Cet homme a été cher aux yeux d'Électra, à un moment, pensa Soren. Était-il donc si spécial que cela ? Il semble avoir tout perdu, dorénavant. Le prince lança un regard soucieux à la marquise qui déclara :

- Ne pensez pas à moi. Je n'ai plus rien à voir avec lui...Même si je l'ai sauvé, hier. Je ne sais pas si c'était le bon choix.

- Ce qui a été fait est irrémédiable, répondit Soren. Vous avez décidé de lui donner une chance de survivre malgré les crimes qu'il projetait de commettre.

- J'ai failli, Votre Altesse. Pardonnez-moi.

Électra paraissait profondément honteuse. Elle maudissait ce geste impulsif, cette sensation si étrange lorsqu'elle reconnut le visage défiguré de Raphaël et ce désespoir qui l'assombrissait. Peut-être était-elle devenue trop sensible, après tout...

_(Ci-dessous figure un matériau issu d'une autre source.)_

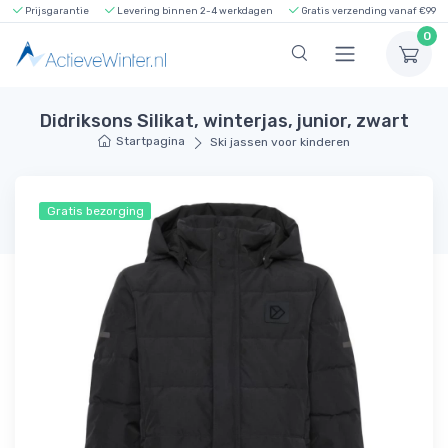
Prijsgarantie
Levering binnen 2-4 werkdagen
Gratis verzending vanaf €99
0
Didriksons Silikat, winterjas, junior, zwart
Startpagina
Ski jassen voor kinderen
Gratis bezorging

- Néanmoins, je ne peux pas le tuer, continua Soren. Je n'en ai pas l'intention, d'ailleurs. Mais c'est un homme dangereux, tout comme ce prêtre, il est donc important de les renvoyer dans un lieu sûr le temps de déterminer leur châtiment.

- Vous voulez les remettre dans les cachots royaux ? demanda Lasimov.

- C'est ma seule solution pour le moment. Desmarid est à un jour à cheval, ce n'est pas très long. Docteur, prenez deux chasseurs avec vous et retournez en ville. Vous pourrez délivrer ce message à l'intendant Kahn qui le donnera au roi. Partez maintenant.

- Bien. Nous reviendrons dès que possible.

En entendant ces paroles, Raphaël redressa subitement la tête, les yeux fous. Il tenta de se dégager quand les chasseurs se saisirent de lui, et le capitaine Harris finit par lui asséner un coup de poing pour le calmer.
Électra comprenait pourquoi Raphaël paniquait autant à l'entente des cachots : il s'agissait du lieu où son calvaire avait commencé, ensorcelé par Théodor Ara.
Quand les montures et leurs cavaliers finirent par disparaître dans la forêt, un vide flottait sur le camp. Les événements de la veille les avaient bien secoués.

- Vous le reverrez, dit Soren à Électra. Je suis certain qu'on ne l'exécutera pas immédiatement.

- Ce n'est pas très rassurant, à vrai dire, mais je vous l'ai dit, je me fiche de ce qui peut bien lui arriver.

- Votre expression me dit le contraire.

La marquise tourna les talons.

- C'est de la pitié que j'ai pour lui, siffla t-elle avec froideur. Uniquement de la pitié.

Les jours passèrent rapidement, après. Bientôt, Desmarid n'était plus qu'un souvenir lointain tandis qu'ils sillonnaient le pays, de retour sur leurs pas. Des campagnes abandonnées et des villages meurtris les saluaient sur leur chemin, et il semblait que ce vide ambiant résonnait dans leurs coeurs.
Lors d'une nuit de tempête, Électra fut la première à sentir des créatures rôder aux alentours, masquant leur présence grâce à la pluie.
Elle saisit son épée et fit signe aux chasseurs de se préparer au combat. L'orage grondait dans le ciel, déchirait la nuit d'éclairs aveuglants et noyait tous les sons.